Pickup your copy of ‘Batman’ #49 at Comixology now!
As the synopsis states… it is time. After almost a full year of living on the sidelines of his own series Bruce Wayne is ready to reclaim the mantle that has made him famous, but not before having some very heavy, emotionally charged dialogue with Alfred.
This issue is very focused on the moments leading up to Bruce regaining his lost memories rather than focussing on him putting the costume of Batman on for the first time since his ‘death’ in the caves with Joker back in #40.
Baring that in mind the cover is perhaps a little misleading unless you look at it psychologically. Batman looms very heavy over this issue, #49 is not a rip-roaring and colourful romp to the finish line of this story. It’s ruled by Alfred and his emotions which is best summed up by the line ‘… you’re asking me to play the part of Chill. To pull the trigger‘.
This is, in fact, a rebirth (much like DC comics is entering as a whole) for Batman and Bruce Wayne. There are snippets of the old Bruce: the determination; the sheer mindedness, the disregard for his own happiness. But there’s also a calculated decision that for Gotham to survive the true Batman must return.
There’s no doubting that Alfred is the star of #49. His emotional outbursts are intense throughout. Some have argued that Alfred acts out of character in wanting Bruce to stay happy and not to return to his old life but my interpretation is more from a place of fatherly love. If you look at Alfred as the man who raised Bruce then it’s easy to see where his desperation to keep him safe comes from.
For me this was an emotionally intense experience and one that I relish getting from my comics.
The small character cameos in the fake memories that Bruce’s brain invents show some interesting ‘what if’ moments in his career as Batman. The continual degradation of the memories from the white suited Batman down to the eventual true Batman emphasise Bruce’s journey back to the man he needs to be and back in to the darkness.
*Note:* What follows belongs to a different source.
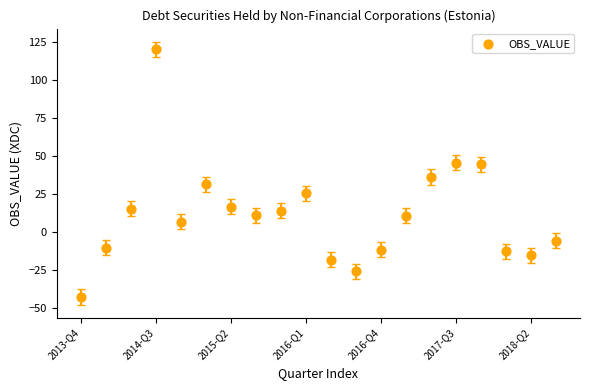

What Y value in the scatter plot is closest to 38?

36.1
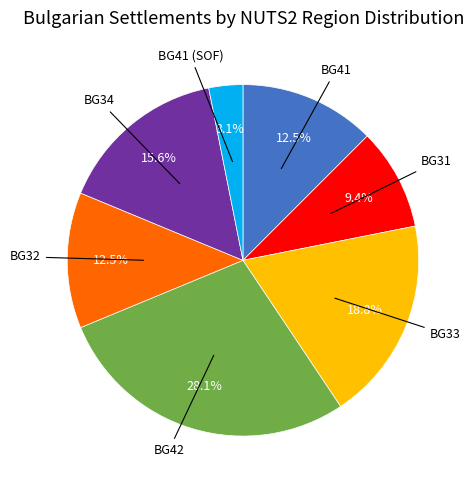

Is there any slice that represents more than half of the pie?

No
There’s so much emotion going on within the story that it’s easy to not even notice the lack of artwork from Scott Snyder’s long time collaborate Greg Capullo. The artwork here by Paquette and Fairbairn is a good alternative. It doesn’t overpower the story and instead enhances the emotion, it’s a very dark issue throughout but very well contrasted by some of the memories that Bruce’s brain tries to throw out to keep the real Batman from resurfacing.
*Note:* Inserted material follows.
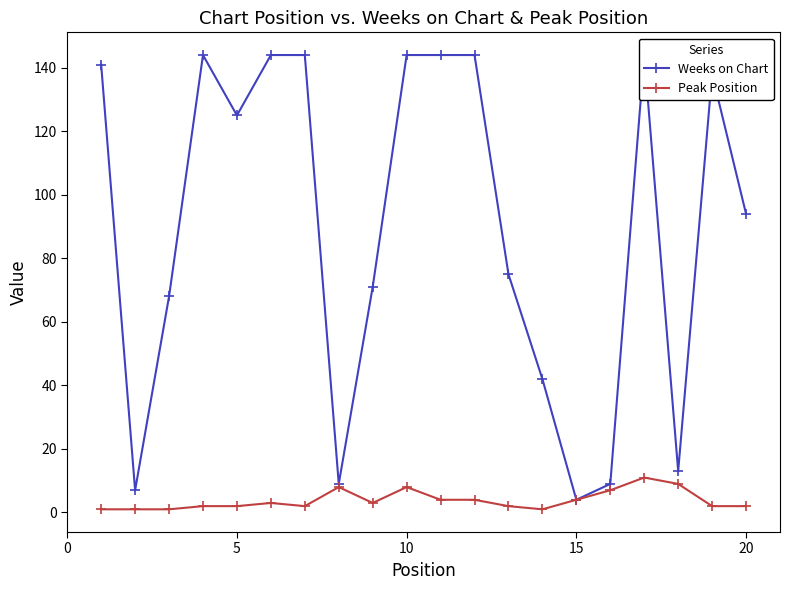

Rank the series by their average value, from highest to lowest.

Weeks on Chart, Peak Position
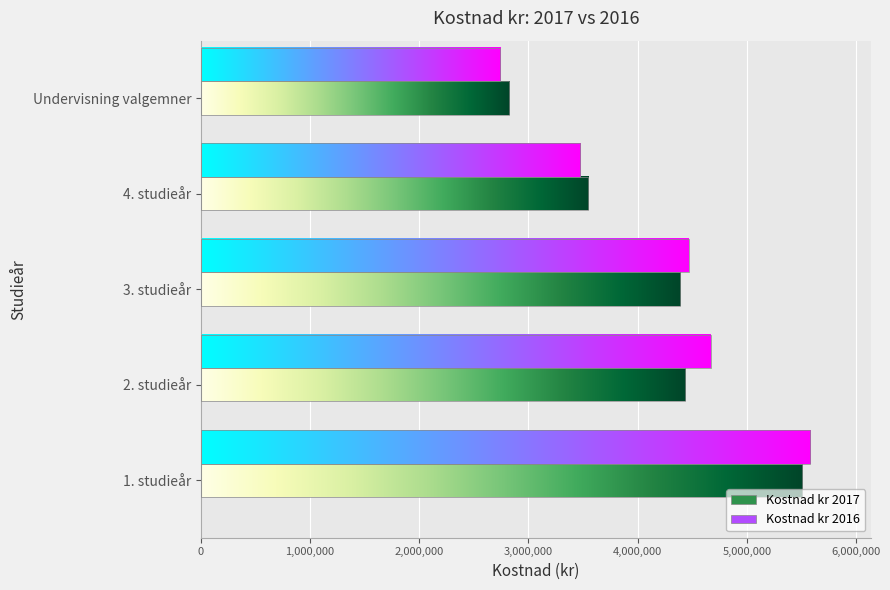

At which label is Kostnad kr 2016 closest to 4161201?

3. studieår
The memories are the most visually striking moments within #49. The white suited Batman is perhaps the most prominent with his ginormous cave within Wayne Tower. It’s a interesting glimpse in to a potential Elseworlds story that I would be intrigued to see more of.
However you look at it with #49 Bruce is back at Batman and it’s just a matter of time before he reclaims the ‘Batman’ book for his own!